Member states of the European Union with important movie productions such as Great Britain (since 2006), France (2008), Germany (2007) and others, especially from Central and Eastern Europe such as Hungary (2003), Czech Republic (2010), Poland (2007), Croatia (2012) have set up during the years state aid schemes for movie production, managing to draw in foreign direct investments in this industrial and cultural field of activity. The ways in which the state aid is granted are diverse, based on fee and tax reduction or exemption but also direct subsidies. One condition for investors to benefit from fiscal incentives is that a minimal part of the movie production to be made within the country that grants the tax incentive.

The Czech Republic grants subsidies and tax incentives up to 20% of the local costs, having an average annual budget of 45 million Euro during 2015-2018. Hungary grants subsidies and tax incentives of 25% of the local costs with an average annual budget of 38.5 million Euro (231 million during 2008-2013). In Poland granted subsidies and tax incentives account for 50% of the budget, but no more than 1 million Euro, with an average annual budget of 30 million Euro. Croatia has implemented in 2012 a state aid scheme through which it grants subsidies of 20% of eligible costs but no more than 2.65 million Euro for a movie.

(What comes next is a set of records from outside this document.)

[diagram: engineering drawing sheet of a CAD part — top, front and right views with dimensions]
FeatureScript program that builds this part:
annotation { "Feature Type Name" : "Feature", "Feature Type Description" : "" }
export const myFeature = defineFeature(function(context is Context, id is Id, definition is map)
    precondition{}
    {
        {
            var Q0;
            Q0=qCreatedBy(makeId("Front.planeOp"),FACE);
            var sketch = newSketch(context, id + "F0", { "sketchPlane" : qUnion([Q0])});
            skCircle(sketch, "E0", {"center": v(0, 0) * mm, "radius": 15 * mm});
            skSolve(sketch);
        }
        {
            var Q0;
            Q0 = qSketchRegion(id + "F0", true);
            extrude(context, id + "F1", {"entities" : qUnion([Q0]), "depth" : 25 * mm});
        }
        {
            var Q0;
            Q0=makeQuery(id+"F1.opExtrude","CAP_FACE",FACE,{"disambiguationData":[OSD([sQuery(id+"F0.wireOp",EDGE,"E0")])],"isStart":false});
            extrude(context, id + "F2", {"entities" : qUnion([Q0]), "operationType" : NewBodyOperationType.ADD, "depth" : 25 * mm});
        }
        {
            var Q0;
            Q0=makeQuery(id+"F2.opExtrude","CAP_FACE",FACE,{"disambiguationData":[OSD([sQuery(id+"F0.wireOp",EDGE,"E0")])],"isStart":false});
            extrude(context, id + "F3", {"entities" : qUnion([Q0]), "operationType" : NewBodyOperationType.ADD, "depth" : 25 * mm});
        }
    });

The increase of movie production after implementing the state aid schemes has been remarkable: Hungary has registered 133 million EUR after having implemented the scheme in 2003, which lead to an industry growth by 500% in absolute value. The Czech Republic, which cashed in 100 million Euro after implementing the state aid scheme in 2010, registered a 300% increase in movie productions compared to the period before the introduction of the incentives. Poland gained more than 134 million Euro after implementing the state aid scheme for the movie industry in 2007. In Poland, there are also 9 regional state aid schemes. The film industry registered a compounded annual growth rhytm of 63% in the Czech Republic, 50% in Hungary and 13% in Poland.

PwC Romania has proposed the application of a state aid scheme for the film industry in Romania, similar to that of other states in Central and Eastern Europe. This scheme would be implemented for a period of five years, with an average annual budget value of 30 million Euro. This could reimburse 25% of the total eligible costs of an international movie production made in Romania and 50% of the income tax paid in Romania by eligible non-residents individuals.